Wyoming gave women the right to vote in 1869. At this time many women were appointed to various political positions including Esther Hobart Morris who was the first female JP in the United States. Vermont followed with women’s suffrage soon afterwards in 1880. Here is a story about an early JP, possibly Morris, who was appointed to a position in a mining town in Wyoming.
[Suffrage], however, was finally approved, and the writer of this article, exercising at that time the appointing power, proceeded to select incumbents for county offices from among the newly-enfranchised citizens. Among others, a lady was appointed to the office of Justice of the Peace in a thickly-settled mining locality, which theretofore had not been noted for strict adhesion to legal tenets. She at once familiarized herself with the principles of common law and with the Territorial statutes, and for nearly a year performed her official duties with signal ability and success. Her court sessions were characterized by a degree of gravity and decorum rarely exhibited in the judicature of border precincts. Shortly after her appointment and qualification, an ineffectual attempt was made by certain unbelieving attorneys to demonstrate womans unfitness for judicial position; and to this end the following case was submitted, with the belief that she would erroneously proceed to its adjudication.
Her predecessor had performed some official act subsequent to her entrance upon judicial duty, and for this alleged misfeasance he was cited to appear be- fore the court of his successor. Counsel presented exhaustive pleas, at the conclusion of which Her Honor decided, that the point in issue was a question as to whether her predecessor at the time alleged had a right to perform any official act; that such an issue could only be settled by some superior tribunal; that hers was not such a tribunal; therefore she had no jurisdiction and would dismiss the case.
Her decisions in civil causes were sometimes appealed from by the parties deeming themselves aggrieved; but in nearly every instance they were confirmed by the appellate court. During her administration a decided improvement in the tone of public morals was noticeable, and the laws had never been so ably administered in that vicinity. If any errors of judgment crept in, they were on the side of justice rather than mercy, especially when the opposite sex appeared as defendants or alleged criminals.
The inhabitants of new mining countries are prone to administer justice in accordance with their own notions of right, regardless of legal forms preferring the ancient trial by battle rather than the interposition of pleas, petitions, and demurrers. This unfortunate public sentiment was happily neutralized through her influence, and it may be safely asserted that the pioneer female Justice was in all respects successful.

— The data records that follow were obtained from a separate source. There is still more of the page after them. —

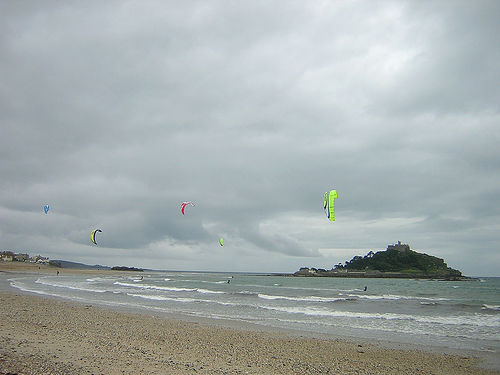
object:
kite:
[317, 187, 346, 224]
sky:
[2, 1, 498, 280]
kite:
[177, 196, 193, 218]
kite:
[215, 234, 236, 253]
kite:
[86, 225, 105, 246]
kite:
[42, 203, 52, 214]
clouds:
[0, 3, 491, 276]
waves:
[14, 270, 494, 355]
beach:
[1, 275, 499, 374]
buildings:
[1, 248, 52, 266]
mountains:
[297, 239, 468, 280]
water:
[12, 272, 498, 352]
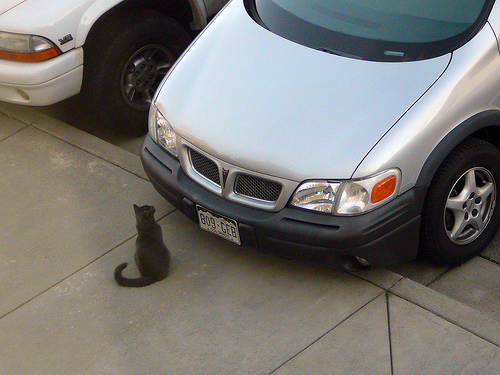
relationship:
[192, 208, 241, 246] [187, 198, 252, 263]
809 geb on license plate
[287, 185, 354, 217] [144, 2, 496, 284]
headlight of van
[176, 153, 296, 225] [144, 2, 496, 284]
grill of van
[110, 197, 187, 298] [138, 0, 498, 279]
cat looking at automobile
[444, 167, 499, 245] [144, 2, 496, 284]
rim on van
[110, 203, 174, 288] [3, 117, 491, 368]
cat on sidewalk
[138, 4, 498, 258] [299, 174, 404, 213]
automobile left headlights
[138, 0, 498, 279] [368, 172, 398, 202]
automobile has turn signal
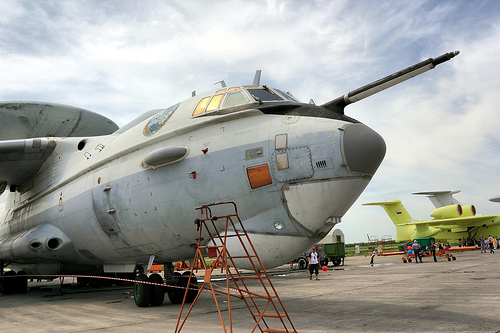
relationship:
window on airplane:
[205, 89, 233, 123] [50, 89, 470, 253]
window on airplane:
[188, 89, 220, 124] [28, 81, 360, 309]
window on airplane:
[231, 83, 287, 104] [94, 129, 354, 233]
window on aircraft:
[261, 83, 300, 107] [0, 48, 474, 292]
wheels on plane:
[145, 265, 208, 306] [86, 123, 373, 323]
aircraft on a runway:
[4, 30, 480, 289] [324, 275, 476, 329]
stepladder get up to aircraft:
[180, 203, 280, 331] [0, 48, 474, 292]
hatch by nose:
[248, 162, 268, 186] [294, 111, 400, 216]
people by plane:
[400, 234, 497, 262] [362, 186, 498, 255]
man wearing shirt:
[303, 244, 322, 282] [304, 251, 320, 265]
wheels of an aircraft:
[132, 260, 197, 314] [8, 40, 466, 307]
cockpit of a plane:
[199, 83, 308, 112] [2, 30, 463, 310]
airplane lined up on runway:
[364, 197, 500, 250] [4, 254, 494, 332]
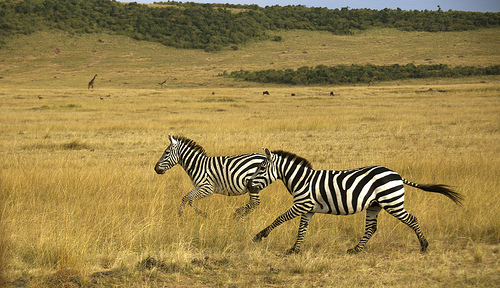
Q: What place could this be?
A: It is a field.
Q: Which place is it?
A: It is a field.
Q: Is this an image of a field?
A: Yes, it is showing a field.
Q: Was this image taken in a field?
A: Yes, it was taken in a field.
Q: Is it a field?
A: Yes, it is a field.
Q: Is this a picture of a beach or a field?
A: It is showing a field.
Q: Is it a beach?
A: No, it is a field.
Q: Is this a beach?
A: No, it is a field.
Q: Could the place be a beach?
A: No, it is a field.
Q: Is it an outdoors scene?
A: Yes, it is outdoors.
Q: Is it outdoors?
A: Yes, it is outdoors.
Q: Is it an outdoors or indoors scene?
A: It is outdoors.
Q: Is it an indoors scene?
A: No, it is outdoors.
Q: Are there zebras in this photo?
A: Yes, there are zebras.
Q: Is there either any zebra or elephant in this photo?
A: Yes, there are zebras.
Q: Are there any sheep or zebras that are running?
A: Yes, the zebras are running.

While I don’t intend for this to become a “Wacky laws of olden tymes” blog, reading old JP manuals is often an exercise in looking at the things that used to be against the rules, and extrapolating about what that meant society back then would have been like. So, no surprise that Connecticut was hardass about messing about on the Sabbath, but looking at this list of crimes from a magistrates manual from London in 1816, I do get a little amused.
I am home with leftovers and making a concerted effort to Buy Nothing today. However if you are out and about in the malls of Morayfield, Queensland AUS, you can pop by and get a justice of the peace to sign and witness stuff. Have not seen this sort of thing available in the US but have not been looking too hard.